サウジアラビアがペトロダラーシステムの米国との約束を破って元で中国に原油を売った場合、それはサウジアラビアアメリカの軍事的な支援を受けられなくなる事を意味する。しかし一方、サウジアラビアは莫大な米ドルを、株や債権の形で持っている。本来なら、政府ー王家間の取り決めとしての支援が失われても、サウジアラビアが持つ米ドルの力で、当面は米国製の武器を購入し続け、実質的な米国の支援を受け続ける事が可能なはずだ。しかし、ペトロダラーシステムが崩壊した後に、米国が武器をサウジアラビアに売り続けるかどうかは、かなり微妙な話だ。米国は、なんやかんやと難癖を付けて、売るのを渋る可能性が高いと思う。なぜならそれは、アメリカにとって実質タダ働きにひとしいからだ(正確に言うなら負債の償還だが、アメリカ人はいつかそれをサウジアラビアに返さなくてはならないなんて誰も思っていない)。
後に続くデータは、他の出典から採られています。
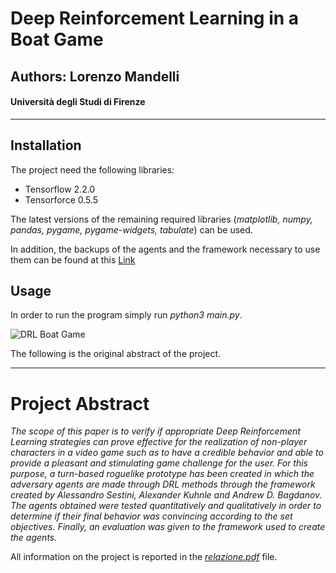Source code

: # Deep Reinforcement Learning in a Boat Game
## Authors: Lorenzo Mandelli
#### Università degli Studi di Firenze

---

## Installation

The project need the following libraries: 
* Tensorflow 2.2.0
* Tensorforce 0.5.5

The latest versions of the remaining required libraries (*matplotlib, numpy, pandas, pygame, pygame-widgets, tabulate*) can be used.

In addition, the backups of the agents and the framework necessary to use them can be found at this [Link](https://drive.google.com/drive/folders/1-h5oJv1MsJ-lxjT5vHgujoqfLluG1l5a?usp=sharing "files")

## Usage

In order to run the program simply run *python3 main.py*.
 
 ![DRL Boat Game](images/screen.png "DRL Boat Game")
 
The following is the original abstract of the project.

---

# Project Abstract 
*The scope of this paper is to verify if appropriate Deep Reinforcement Learning strategies can prove effective for the realization of non-player characters in a video game such as to have a credible behavior and able to provide a pleasant and stimulating game challenge for the user. 
For this purpose, a turn-based roguelike prototype has been created in which the adversary agents are made through DRL methods through the framework created by Alessandro Sestini, Alexander Kuhnle and Andrew D. Bagdanov. 
The agents obtained were tested quantitatively and qualitatively in order to determine if their final behavior was convincing according to the set objectives. Finally, an evaluation was given to the framework used to create the agents.* 


All information on the project is reported in the [*relazione.pdf*](https://github.com/divanoLetto/Reinforcement_learning-a_Boat_Game/blob/main/relazione.pdf "relazione.pdf")  file. 
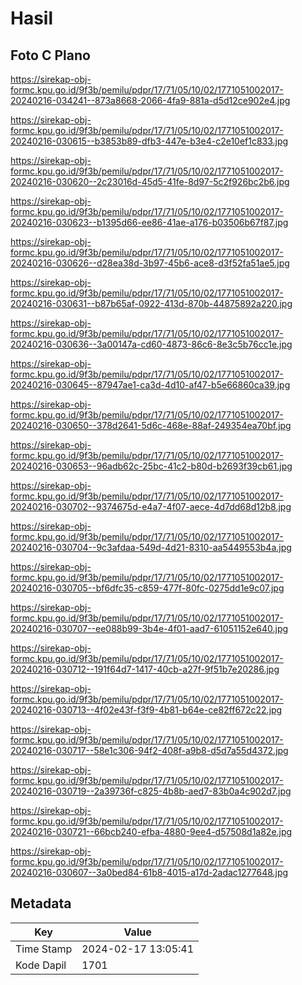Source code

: # Hasil

## Foto C Plano

https://sirekap-obj-formc.kpu.go.id/9f3b/pemilu/pdpr/17/71/05/10/02/1771051002017-20240216-034241--873a8668-2066-4fa9-881a-d5d12ce902e4.jpg

https://sirekap-obj-formc.kpu.go.id/9f3b/pemilu/pdpr/17/71/05/10/02/1771051002017-20240216-030615--b3853b89-dfb3-447e-b3e4-c2e10ef1c833.jpg

https://sirekap-obj-formc.kpu.go.id/9f3b/pemilu/pdpr/17/71/05/10/02/1771051002017-20240216-030620--2c23016d-45d5-41fe-8d97-5c2f926bc2b6.jpg

https://sirekap-obj-formc.kpu.go.id/9f3b/pemilu/pdpr/17/71/05/10/02/1771051002017-20240216-030623--b1395d66-ee86-41ae-a176-b03506b67f87.jpg

https://sirekap-obj-formc.kpu.go.id/9f3b/pemilu/pdpr/17/71/05/10/02/1771051002017-20240216-030626--d28ea38d-3b97-45b6-ace8-d3f52fa51ae5.jpg

https://sirekap-obj-formc.kpu.go.id/9f3b/pemilu/pdpr/17/71/05/10/02/1771051002017-20240216-030631--b87b65af-0922-413d-870b-44875892a220.jpg

https://sirekap-obj-formc.kpu.go.id/9f3b/pemilu/pdpr/17/71/05/10/02/1771051002017-20240216-030636--3a00147a-cd60-4873-86c6-8e3c5b76cc1e.jpg

https://sirekap-obj-formc.kpu.go.id/9f3b/pemilu/pdpr/17/71/05/10/02/1771051002017-20240216-030645--87947ae1-ca3d-4d10-af47-b5e66860ca39.jpg

https://sirekap-obj-formc.kpu.go.id/9f3b/pemilu/pdpr/17/71/05/10/02/1771051002017-20240216-030650--378d2641-5d6c-468e-88af-249354ea70bf.jpg

https://sirekap-obj-formc.kpu.go.id/9f3b/pemilu/pdpr/17/71/05/10/02/1771051002017-20240216-030653--96adb62c-25bc-41c2-b80d-b2693f39cb61.jpg

https://sirekap-obj-formc.kpu.go.id/9f3b/pemilu/pdpr/17/71/05/10/02/1771051002017-20240216-030702--9374675d-e4a7-4f07-aece-4d7dd68d12b8.jpg

https://sirekap-obj-formc.kpu.go.id/9f3b/pemilu/pdpr/17/71/05/10/02/1771051002017-20240216-030704--9c3afdaa-549d-4d21-8310-aa5449553b4a.jpg

https://sirekap-obj-formc.kpu.go.id/9f3b/pemilu/pdpr/17/71/05/10/02/1771051002017-20240216-030705--bf6dfc35-c859-477f-80fc-0275dd1e9c07.jpg

https://sirekap-obj-formc.kpu.go.id/9f3b/pemilu/pdpr/17/71/05/10/02/1771051002017-20240216-030707--ee088b99-3b4e-4f01-aad7-61051152e640.jpg

https://sirekap-obj-formc.kpu.go.id/9f3b/pemilu/pdpr/17/71/05/10/02/1771051002017-20240216-030712--191f64d7-1417-40cb-a27f-9f51b7e20286.jpg

https://sirekap-obj-formc.kpu.go.id/9f3b/pemilu/pdpr/17/71/05/10/02/1771051002017-20240216-030713--4f02e43f-f3f9-4b81-b64e-ce82ff672c22.jpg

https://sirekap-obj-formc.kpu.go.id/9f3b/pemilu/pdpr/17/71/05/10/02/1771051002017-20240216-030717--58e1c306-94f2-408f-a9b8-d5d7a55d4372.jpg

https://sirekap-obj-formc.kpu.go.id/9f3b/pemilu/pdpr/17/71/05/10/02/1771051002017-20240216-030719--2a39736f-c825-4b8b-aed7-83b0a4c902d7.jpg

https://sirekap-obj-formc.kpu.go.id/9f3b/pemilu/pdpr/17/71/05/10/02/1771051002017-20240216-030721--66bcb240-efba-4880-9ee4-d57508d1a82e.jpg

https://sirekap-obj-formc.kpu.go.id/9f3b/pemilu/pdpr/17/71/05/10/02/1771051002017-20240216-030607--3a0bed84-61b8-4015-a17d-2adac1277648.jpg


## Metadata

| Key        | Value               |
| ---------- | ------------------- |
| Time Stamp | 2024-02-17 13:05:41 |
| Kode Dapil | 1701                |



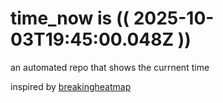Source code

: # time_now is (( 2025-10-03T19:45:00.048Z ))

an automated repo that shows the currnent time

inspired by [breakingheatmap](https://github.com/breakingheatmap/breakingheatmap)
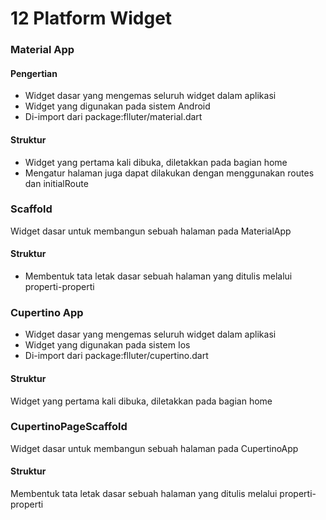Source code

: # 12 Platform Widget

### Material App
#### Pengertian
* Widget dasar yang mengemas seluruh widget dalam aplikasi
* Widget yang digunakan pada sistem Android
* Di-import dari package:flluter/material.dart

#### Struktur
* Widget yang pertama kali dibuka, diletakkan pada bagian home
* Mengatur halaman juga dapat dilakukan dengan menggunakan routes dan initialRoute

### Scaffold
Widget dasar untuk membangun sebuah halaman pada MaterialApp

#### Struktur
* Membentuk tata letak dasar sebuah halaman yang ditulis melalui properti-properti

### Cupertino App
* Widget dasar yang mengemas seluruh widget dalam aplikasi
* Widget yang digunakan pada sistem Ios
* Di-import dari package:flluter/cupertino.dart

#### Struktur
Widget yang pertama kali dibuka, diletakkan pada bagian home

### CupertinoPageScaffold
Widget dasar untuk membangun sebuah halaman pada CupertinoApp

#### Struktur
Membentuk tata letak dasar sebuah halaman yang ditulis melalui properti-properti
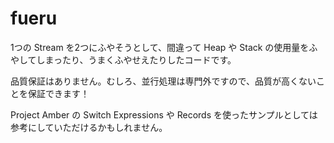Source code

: # fueru

1つの Stream を2つにふやそうとして、間違って Heap や Stack の使用量をふやしてしまったり、うまくふやせえたりしたコードです。

品質保証はありません。むしろ、並行処理は専門外ですので、品質が高くないことを保証できます！

Project Amber の Switch Expressions や Records を使ったサンプルとしては参考にしていただけるかもしれません。
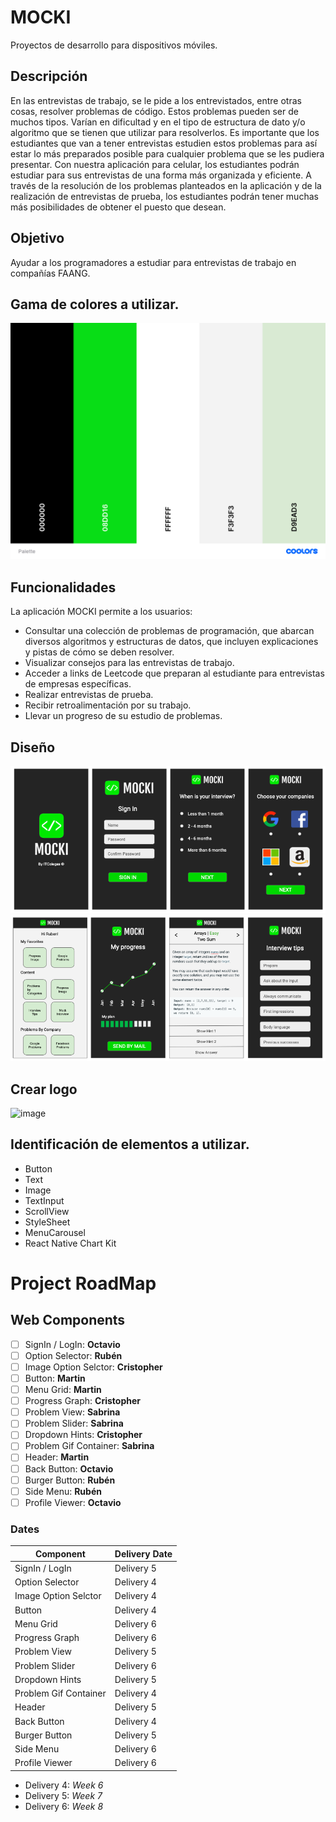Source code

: # MOCKI
Proyectos de desarrollo para dispositivos móviles.

## Descripción
En las entrevistas de trabajo, se le pide a los entrevistados, entre otras cosas, resolver problemas de código. Estos problemas pueden ser de muchos tipos. Varían en dificultad y en el tipo de estructura de dato y/o algoritmo que se tienen que utilizar para resolverlos. Es importante que los estudiantes que van a tener entrevistas estudien estos problemas para así estar lo más preparados posible para cualquier problema que se les pudiera presentar. Con nuestra aplicación para celular, los estudiantes podrán estudiar para sus entrevistas de una forma más organizada y eficiente. A través de la resolución de los problemas planteados en la aplicación y de la realización de entrevistas de prueba, los estudiantes podrán tener muchas más posibilidades de obtener el puesto que desean.

## Objetivo
Ayudar a los programadores a estudiar para entrevistas de trabajo en compañías FAANG.
 
## Gama de colores a utilizar.
![Alt text](https://github.com/itcolegas/DispMoviles/blob/main/images/Palette.png?raw=true "Palette")

## Funcionalidades
La aplicación MOCKI permite a los usuarios:
- Consultar una colección de problemas de programación, que abarcan diversos algoritmos y estructuras de datos, que incluyen explicaciones y pistas de cómo se deben resolver.
- Visualizar consejos para las entrevistas de trabajo.
- Acceder a links de Leetcode que preparan al estudiante para entrevistas de empresas específicas.
- Realizar entrevistas de prueba.
- Recibir retroalimentación por su trabajo.
- Llevar un progreso de su estudio de problemas.

## Diseño
![Alt text](https://github.com/itcolegas/DispMoviles/blob/main/images/1.png?raw=true "1")
![Alt text](https://github.com/itcolegas/DispMoviles/blob/main/images/2.png?raw=true "2")


## Crear logo
![image](https://user-images.githubusercontent.com/31292773/109427664-0bdee600-79b9-11eb-8fb9-e3efded6a75a.png)


## Identificación de elementos a utilizar.
- Button
- Text
- Image
- TextInput
- ScrollView
- StyleSheet
- MenuCarousel
- React Native Chart Kit 

# Project RoadMap

## Web Components
- [ ] SignIn / LogIn: **Octavio**
- [ ] Option Selector: **Rubén**
- [ ] Image Option Selctor: **Cristopher**
- [ ] Button: **Martin**
- [ ] Menu Grid: **Martin**
- [ ] Progress Graph: **Cristopher**
- [ ] Problem View: **Sabrina**
- [ ] Problem Slider: **Sabrina**
- [ ] Dropdown Hints: **Cristopher**
- [ ] Problem Gif Container: **Sabrina**
- [ ] Header: **Martin**
- [ ] Back Button: **Octavio**
- [ ] Burger Button: **Rubén**
- [ ] Side Menu: **Rubén**
- [ ] Profile Viewer: **Octavio**

### Dates

| Component | Delivery Date |
| ------------- | ------------- |
| SignIn / LogIn | Delivery 5 |
| Option Selector | Delivery 4 |
| Image Option Selctor | Delivery 4 |
| Button | Delivery 4 |
| Menu Grid | Delivery 6 |
| Progress Graph |  Delivery 6 |
| Problem View | Delivery 5 |
| Problem Slider | Delivery 6 |
| Dropdown Hints | Delivery 5 |
| Problem Gif Container | Delivery 4 |
| Header | Delivery 5 |
| Back Button | Delivery 4 |
| Burger Button | Delivery 5 |
| Side Menu | Delivery 6 |
| Profile Viewer | Delivery 6 |

- Delivery 4: *Week 6*
- Delivery 5: *Week 7*
- Delivery 6: *Week 8*



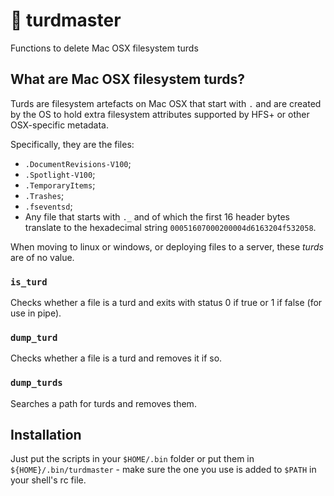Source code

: # 💩 turdmaster

Functions to delete Mac OSX filesystem turds

## What are Mac OSX filesystem turds?

Turds are filesystem artefacts on Mac OSX that start with `.` and are created by the OS to hold extra filesystem attributes supported by HFS+ or other OSX-specific metadata.

Specifically, they are the files:

- `.DocumentRevisions-V100`;
- `.Spotlight-V100`;
- `.TemporaryItems`;
- `.Trashes`;
- `.fseventsd`;
- Any file that starts with `._` and of which the first 16 header bytes translate to the hexadecimal string `00051607000200004d6163204f532058`.

When moving to linux or windows, or deploying files to a server, these *turds* are of no value.

### `is_turd`

Checks whether a file is a turd and exits with status 0 if true or 1 if false (for use in pipe).

### `dump_turd`

Checks whether a file is a turd and removes it if so.

### `dump_turds`

Searches a path for turds and removes them.

## Installation

Just put the scripts in your `$HOME/.bin` folder or put them in `${HOME}/.bin/turdmaster` - make sure the one you use is added to `$PATH` in your shell's rc file.
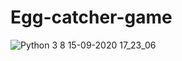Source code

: # Egg-catcher-game

![Python 3 8 15-09-2020 17_23_06](https://user-images.githubusercontent.com/69042882/93208607-71784680-f77a-11ea-965c-e23dc0498aa2.png)



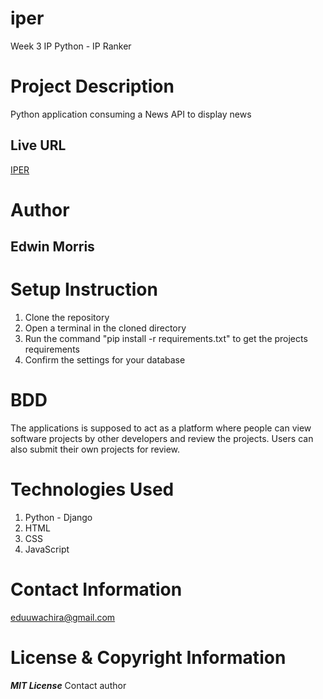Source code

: # iper
Week 3 IP Python - IP Ranker

# Project Description
Python application consuming a News API to display news

## Live URL
[IPER](https://newser-news.herokuapp.com/)

# Author
## Edwin Morris

# Setup Instruction
1. Clone the repository
2. Open a terminal in the cloned directory
3. Run the command "pip install -r requirements.txt" to get the projects requirements
4. Confirm the settings for your database
   

# BDD
The applications is supposed to act as a platform where people can view software projects by other developers and review the projects. Users can also submit their own projects for review.

# Technologies Used
1. Python - Django
2. HTML
3. CSS
4. JavaScript

# Contact Information
eduuwachira@gmail.com

# License & Copyright Information
***MIT License***
Contact author
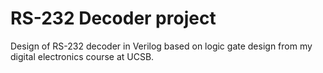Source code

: # RS-232 Decoder project
Design of RS-232 decoder in Verilog based on logic gate design from my digital electronics course at UCSB.
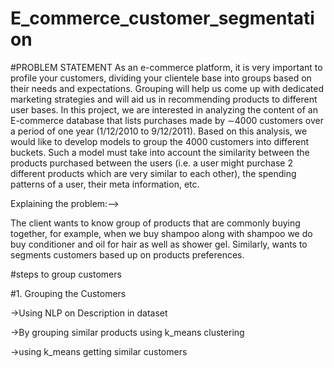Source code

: # E_commerce_customer_segmentation

#PROBLEM STATEMENT
  As an e-commerce platform, it is very important to profile your customers, dividing your clientele base into groups based on their needs and expectations. Grouping will help us come up with dedicated marketing strategies and will aid us in recommending products to different user bases. In this project, we are interested in analyzing the content of an E-commerce database that lists purchases made by ∼4000 customers over a period of one year (1/12/2010 to 9/12/2011). Based on this analysis, we would like to develop models to group the 4000 customers into different buckets. Such a model must take into account the similarity between the products purchased between the users (i.e. a user might purchase 2 different products which are very similar to each other), the spending patterns of a user, their meta information, etc. 

Explaining the problem:-->

The client wants to know group of products that are commonly buying together, for example, when we buy shampoo along with shampoo we do buy conditioner and oil for hair 
as well as shower gel. Similarly, wants to segments customers based up on products preferences.

#steps to group customers

#1. Grouping the Customers

  ->Using NLP on Description in dataset
  
  ->By grouping similar products using k_means clustering
  
  ->using k_means getting similar customers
サウジアラビア人のためにあくせくタダ働きするアメリカ人など、誰が想像できるだろうか? それをしたくないアメリカの最後の手段としては、サウジアラビアの米ドル資産を凍結してしまう可能性すら排除できない。サウジアラビアの王族の米ドル資産を管理しているのは、実質的にアメリカ政府なのだ。もし凍結されてしまったら、その時、サウジアラビアがロシアや中国に支援を求める可能性は十分ある。ロシアや中国も、むしろそれを歓迎するだろう。そうなった時、米ドルの国際的な信用は地に落ちる。それに備えてロシアや中国は大量の金塊を買い集めているし、ロシアや中国にとって、米国債が紙クズになることは、もはや織り込み済みのようだ。
 
アメリカがサウジアラビアのためにタダ働きするのか、それとも米ドルの国際的な信用を失う道を選ぶのか、それら以外の道を選ぶとするなら、戦争でも起こして世界を混乱に陥れるぐらいしか、もはや米国の選択肢は無いように見える。それとも、イスラム教かつ中東の出身者をアメリカ大統領に選ぶなどして本気でサウジアラビアとの友好関係を築く?ないない。
 
その時、日本は、どう行動するべきなんだろう?
 
さらに追記
金、銀、プラチナの価格推移を改めて見てみると、金と銀が過去5年ぐらい、不自然なほど安定している。大口が、安定的に買い集めているなら説明がつきそう。プラチナは金より安くなっている。